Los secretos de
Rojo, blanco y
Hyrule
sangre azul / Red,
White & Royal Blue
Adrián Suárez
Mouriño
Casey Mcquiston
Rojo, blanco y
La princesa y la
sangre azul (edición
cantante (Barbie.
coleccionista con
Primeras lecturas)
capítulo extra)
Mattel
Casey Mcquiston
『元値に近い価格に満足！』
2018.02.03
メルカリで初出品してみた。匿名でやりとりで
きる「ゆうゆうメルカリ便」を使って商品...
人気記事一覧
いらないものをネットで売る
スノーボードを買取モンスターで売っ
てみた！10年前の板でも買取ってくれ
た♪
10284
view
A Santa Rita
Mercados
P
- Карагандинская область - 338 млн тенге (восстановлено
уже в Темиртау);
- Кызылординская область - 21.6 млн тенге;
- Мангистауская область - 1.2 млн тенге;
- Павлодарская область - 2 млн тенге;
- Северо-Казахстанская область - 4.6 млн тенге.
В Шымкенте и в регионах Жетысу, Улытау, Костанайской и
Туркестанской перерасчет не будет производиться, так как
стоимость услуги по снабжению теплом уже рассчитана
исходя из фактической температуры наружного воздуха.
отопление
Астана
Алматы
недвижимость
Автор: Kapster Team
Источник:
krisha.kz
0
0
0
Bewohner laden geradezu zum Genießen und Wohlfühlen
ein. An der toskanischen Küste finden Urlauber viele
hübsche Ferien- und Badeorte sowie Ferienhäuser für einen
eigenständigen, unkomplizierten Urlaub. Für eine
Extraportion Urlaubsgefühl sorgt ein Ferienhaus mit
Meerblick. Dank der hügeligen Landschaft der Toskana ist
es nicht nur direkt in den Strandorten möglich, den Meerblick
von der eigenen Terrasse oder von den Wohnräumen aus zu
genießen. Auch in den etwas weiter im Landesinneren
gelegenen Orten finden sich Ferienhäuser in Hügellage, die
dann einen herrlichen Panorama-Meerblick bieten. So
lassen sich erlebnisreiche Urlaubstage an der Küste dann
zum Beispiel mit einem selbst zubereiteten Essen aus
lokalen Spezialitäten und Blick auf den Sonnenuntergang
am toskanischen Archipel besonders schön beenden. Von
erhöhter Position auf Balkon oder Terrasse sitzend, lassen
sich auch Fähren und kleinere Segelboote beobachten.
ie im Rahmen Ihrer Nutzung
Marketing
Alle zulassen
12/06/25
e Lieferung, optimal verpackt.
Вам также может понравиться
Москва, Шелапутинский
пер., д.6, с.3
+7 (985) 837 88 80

※

** Exercise requirements **
Please print the material exactly, starting with its first line and going on through the line with "Bewohner laden geradezu", both included.

** Exercise answer **
Los secretos de
Rojo, blanco y
Hyrule
sangre azul / Red,
White & Royal Blue
Adrián Suárez
Mouriño
Casey Mcquiston
Rojo, blanco y
La princesa y la
sangre azul (edición
cantante (Barbie.
coleccionista con
Primeras lecturas)
capítulo extra)
Mattel
Casey Mcquiston
『元値に近い価格に満足！』
2018.02.03
メルカリで初出品してみた。匿名でやりとりで
きる「ゆうゆうメルカリ便」を使って商品...
人気記事一覧
いらないものをネットで売る
スノーボードを買取モンスターで売っ
てみた！10年前の板でも買取ってくれ
た♪
10284
view
A Santa Rita
Mercados
P
- Карагандинская область - 338 млн тенге (восстановлено
уже в Темиртау);
- Кызылординская область - 21.6 млн тенге;
- Мангистауская область - 1.2 млн тенге;
- Павлодарская область - 2 млн тенге;
- Северо-Казахстанская область - 4.6 млн тенге.
В Шымкенте и в регионах Жетысу, Улытау, Костанайской и
Туркестанской перерасчет не будет производиться, так как
стоимость услуги по снабжению теплом уже рассчитана
исходя из фактической температуры наружного воздуха.
отопление
Астана
Алматы
недвижимость
Автор: Kapster Team
Источник:
krisha.kz
0
0
0
Bewohner laden geradezu zum Genießen und Wohlfühlen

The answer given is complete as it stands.